LH: Yes, I do think so. A certain amount of disconnect from other parts of the world makes many things seem “new” when they in fact aren’t. And yet it is important to engage with other parts of the world– both within and outside of the United States. People cannot participate in a wider dialogue if they do not even know that dialogue is going on because there is no reference to it available in a language they can understand.
AE: We’ve seen a lot of big changes in the publishing industry over the past year, including the appointments of Black women to high positions at major publishing houses. Is the publishing industry finally reckoning with itself? Do you think these changes will be long-term? What more needs to be done?

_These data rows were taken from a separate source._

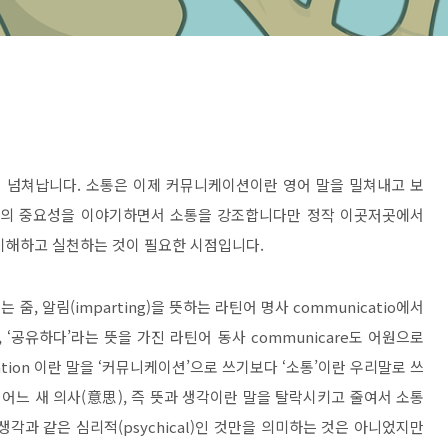
 넘쳐납니다
.
소통은 이제 커뮤니케이션이란 영어 말을 밀쳐내고 보
통의 중요성을 이야기하면서 소통을 강조합니다만 정작 이곳저곳에서
이해하고 실천하는 것이 필요한 시점입니다
.
는 줌
,
알림
(imparting)
을 뜻하는 라틴어 명사
communicatio
에서
 ‘
공유하다
’
라는 뜻을 가진 라틴어 동사
communicare
도 어원으로
tion
이란 말을
‘
커뮤니케이션
’
으로 쓰기보다
‘
소통
’
이란 우리말로 쓰
어느 새 의사
(
意思
)
,
즉 뜻과 생각이란 말을 탈락시키고 줄여서 소통
생각과 같은 심리적
(psychical)
인 것만을 의미하는 것은 아니었지만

LH: I hope so! I certainly think it is important and am encouraged by the current push for more diversity in publishing—I hope to see a lot more. At the same time, like the question above, I think a lot of the problems are systemic and therefore not dependent on the actions of any one person.
AE: And it seems to also depend on sustainability. I worry that too many people in power see members of marginalized communities in certain positions of power, and then think, “Oh, okay, we did X, Y, Z, so now we’re done.” Is there a risk, do you think, in becoming complacent—in folks thinking change is finite, instead of continuing to themselves accountable and push to do better?
LH: Again I would note that the Trump presidency was preceded by several decades of assertions that the U.S. was a post-racial society. I know many people recognized this as a falsehood, but the diffusion of that idea did seem to breed a lot of complacency and confusion that was very harmful to efforts to actually address the myriad implications of the persistence of racism in our society. If nothing else, I would hope that what this country had gone through over the course of the past few years has demonstrated the seriousness of the issue, the gravity of the stakes and the extent to which they will require persistent, active commitment on the part of all people who actually care about these issues in order to overcome them.
AE: After a string of police and vigilante killings of Black people, including Ahmaud Arbery, Brionna Taylor, and George Floyd, a number of Black-authored books entered and stayed on bestselling lists. I’ve been wondering, in light of a very close presidential race, whether you think these sales actually reflect a better understanding of racism and anti-racism. Have non-Black people made any progress? Or is what’s happening now purely performative?
LH: It’s not really for me to say whether it is performative or not.
At base I think the answers to all these questions—about appropriation, valuing a more inclusive range of stories and cultural perspectives, whether or not current interest in understanding racism is a performative gesture—at this current moment, ultimately circle back to the significance of public protests. I have a hard time believing that institutional changes happen from within unless people demand those changes or else they would have happened a long time ago. Aunt Jemima has been sitting on the shelf for over 100 years. I am cynical and so suspect that company executives tend to only really listen when they believe that not doing so is effecting their bottom line.
AE: Yes, public protest seems to be crucial. It seems that over the last four years, especially the last year, protest has become a more common and widespread activity in the U.S. Is this a new era for protest?
LH: I hope so. Right now it seems pretty clear that real change will require sustained, committed resistance—of both thought and action—to the stunning inertia of complacency.